Son passé syndicaliste et son statut de professeur émérite vont le propulser au poste de ministre de l’Education sous le président Abdou Diouf. Après avoir remporté sa première élection présidentielle, le président Diouf promeut ainsi Pr Iba Der Thiam audit département entre 1983 et 1988. A ce niveau de responsabilité, M. Thiam fera montre d’une volonté de transformer le secteur mais l’année blanche de 1988 va demeurer la tâche noire de sa gestion. Il sera d’ailleurs écarté du gouvernement pour cette raison. Technocrate mais presque contraint de faire la politique, Iba Der Thiam a été pourtant à l’origine de l’initiative du GRESEN « Groupe de rencontre pour un Sénégal nouveau », des échanges qu’il animait en personne; il créé aussi un mouvement politique dénommé « Abdoo niou doy » (Abdou nous suffit) en direction des élections de 1988.

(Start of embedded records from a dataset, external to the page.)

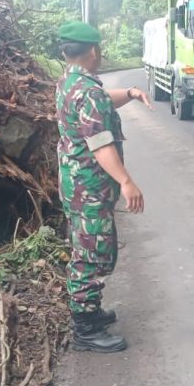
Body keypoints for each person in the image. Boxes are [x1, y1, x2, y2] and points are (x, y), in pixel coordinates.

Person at [55, 21, 150, 353]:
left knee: (86, 245)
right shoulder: (87, 92)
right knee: (94, 253)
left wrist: (129, 93)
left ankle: (90, 312)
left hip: (75, 183)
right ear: (93, 51)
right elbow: (101, 145)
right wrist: (126, 181)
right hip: (89, 187)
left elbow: (98, 100)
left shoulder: (71, 83)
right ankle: (85, 328)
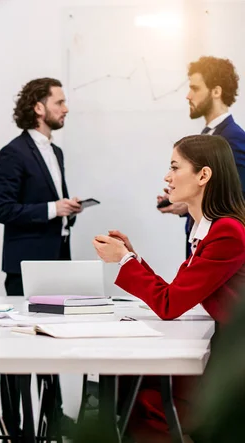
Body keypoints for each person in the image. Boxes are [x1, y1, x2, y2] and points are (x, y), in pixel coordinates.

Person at [95, 135, 245, 442]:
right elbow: (175, 294)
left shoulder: (226, 232)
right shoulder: (209, 229)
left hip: (233, 363)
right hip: (223, 348)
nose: (167, 177)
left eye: (175, 167)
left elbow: (169, 304)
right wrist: (131, 257)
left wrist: (124, 261)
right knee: (131, 379)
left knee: (140, 388)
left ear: (204, 175)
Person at [0, 77, 82, 297]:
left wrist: (69, 210)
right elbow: (2, 209)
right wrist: (54, 209)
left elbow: (54, 202)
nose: (66, 109)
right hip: (27, 266)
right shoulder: (13, 153)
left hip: (59, 259)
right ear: (39, 108)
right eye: (59, 103)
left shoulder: (56, 152)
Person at [157, 56, 245, 257]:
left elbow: (234, 198)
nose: (188, 96)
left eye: (195, 88)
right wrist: (185, 202)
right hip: (199, 242)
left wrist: (189, 202)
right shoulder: (207, 136)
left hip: (218, 250)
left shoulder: (234, 139)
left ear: (216, 91)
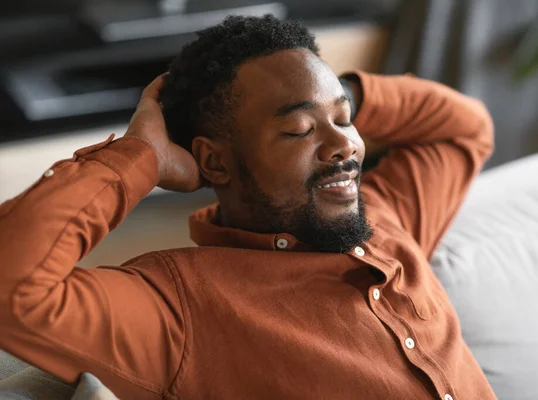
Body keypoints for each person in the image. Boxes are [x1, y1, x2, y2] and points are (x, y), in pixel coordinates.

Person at [0, 14, 496, 400]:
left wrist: (347, 94)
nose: (344, 145)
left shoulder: (386, 217)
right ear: (215, 162)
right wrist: (140, 159)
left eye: (344, 120)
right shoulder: (181, 311)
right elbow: (12, 288)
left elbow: (465, 127)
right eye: (299, 129)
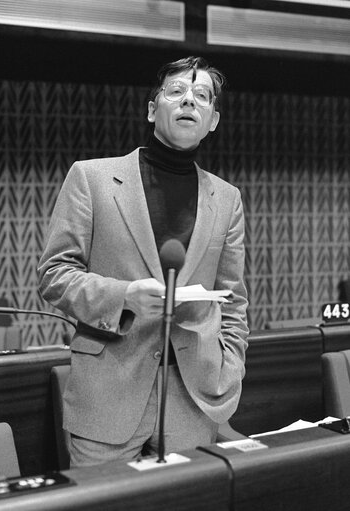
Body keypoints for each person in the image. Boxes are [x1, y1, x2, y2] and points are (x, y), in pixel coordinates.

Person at [37, 56, 249, 467]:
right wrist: (125, 296)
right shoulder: (91, 178)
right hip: (108, 398)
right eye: (176, 92)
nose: (190, 101)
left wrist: (231, 365)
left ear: (213, 121)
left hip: (194, 401)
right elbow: (54, 275)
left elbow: (233, 301)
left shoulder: (227, 199)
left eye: (202, 96)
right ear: (153, 109)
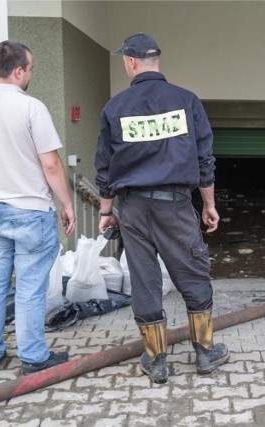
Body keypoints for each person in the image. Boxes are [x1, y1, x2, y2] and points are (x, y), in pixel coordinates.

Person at [94, 32, 228, 384]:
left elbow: (105, 168)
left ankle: (156, 360)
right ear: (156, 60)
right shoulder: (187, 101)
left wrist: (106, 212)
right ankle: (205, 352)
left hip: (134, 210)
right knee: (193, 274)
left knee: (145, 281)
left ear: (131, 62)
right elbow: (204, 159)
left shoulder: (115, 107)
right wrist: (209, 205)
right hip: (176, 207)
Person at [0, 40, 76, 375]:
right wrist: (66, 204)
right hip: (29, 209)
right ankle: (33, 357)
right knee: (29, 286)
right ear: (18, 71)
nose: (30, 74)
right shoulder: (31, 108)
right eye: (31, 68)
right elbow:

Retiré du gouvernement socialiste, Pr Thiam va créer son parti politique qu’il dénomme CDP/Garap Gi et va participer à la présidentielle de 1993. Cependant, il faudra attendre la survenance de l’alternance en 2000 pour le voir gagner en influence au sein de la CAP 21, coalition soutenant le président Wade et dont lui-même est à la tête de la coordination. Il deviendra député et vice-président de l’Assemblée nationale sous le régime libéral.
Après son élection en 2012, le président Sall lui confie la rédaction de l’Histoire générale du Sénégal; Iba Der Thiam et son équipe publient les premiers volumes en 2019, lesquels vont susciter d’énormes controverses venant notamment des familles religieuses et coutumières. Le professeur-syndicaliste-politicien décède le 31 octobre 2020, à l’âge de 83 ans. Pour sanctionner ses bons et loyaux services, et l’immortaliser pour la postérité, le président Sall attribue son nom à l’Université de Thiès.